Pour inciter la population à diminuer sa consommation de sel, les autorités sanitaires doivent déployer des programmes de réduction qui rassemblent tous les acteurs, des fabricants aux consommateurs.
Selon une étude parue dans la revue Cochrane Library, l'efficacité des initiatives visant à réduire la consommation de sel dépend d'une approche intégrant l'ensemble de la société. Celles-ci doivent toucher non seulement l'industrie alimentaire, pour qu'elle adapte ses produits, mais aussi le public, afin de favoriser de meilleures habitudes alimentaires.
L'excès de sel est un facteur de risque majeur pour des maladies telles que l'hypertension, les maladies cardiaques, et les accidents vasculaires cérébraux.
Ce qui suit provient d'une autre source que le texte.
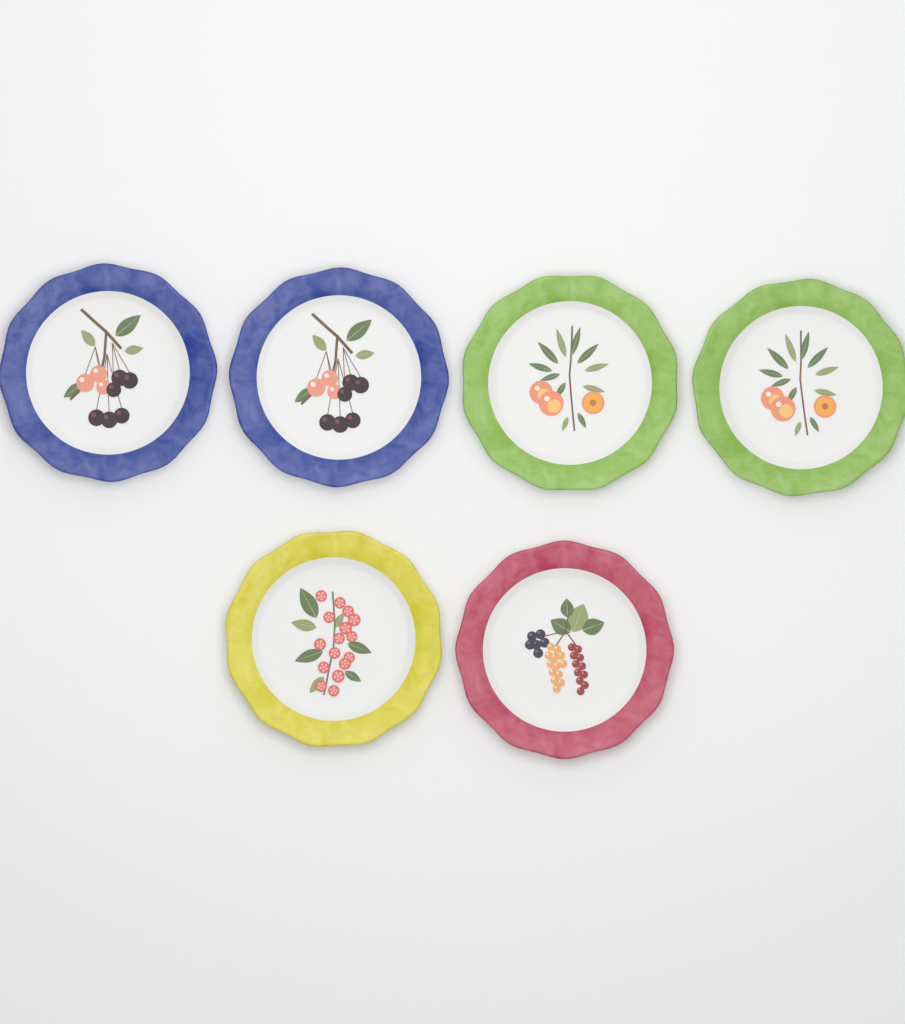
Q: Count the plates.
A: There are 6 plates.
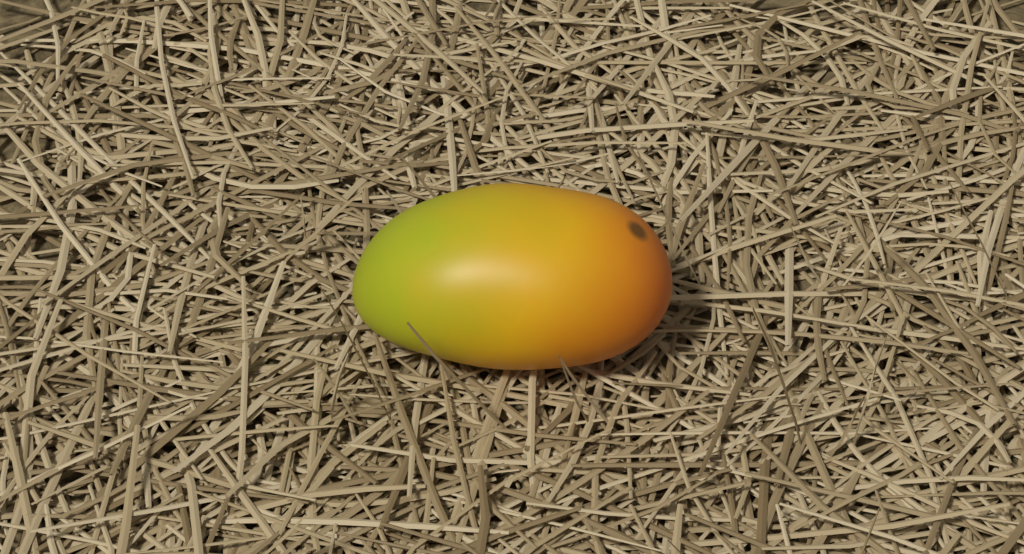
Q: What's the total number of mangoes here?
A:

Actuellement, la plupart des pays souffrent d'une trop grande consommation de sodium, ce qui constitue à la fois un fardeau économique et un défi sanitaire.
Un certain nombre d'États à travers le monde ont mis en place des stratégies pour réduire le sodium consommé. Cependant, à ce jour, peu d'études scientifiques ont évalué l'impact de ces initiatives.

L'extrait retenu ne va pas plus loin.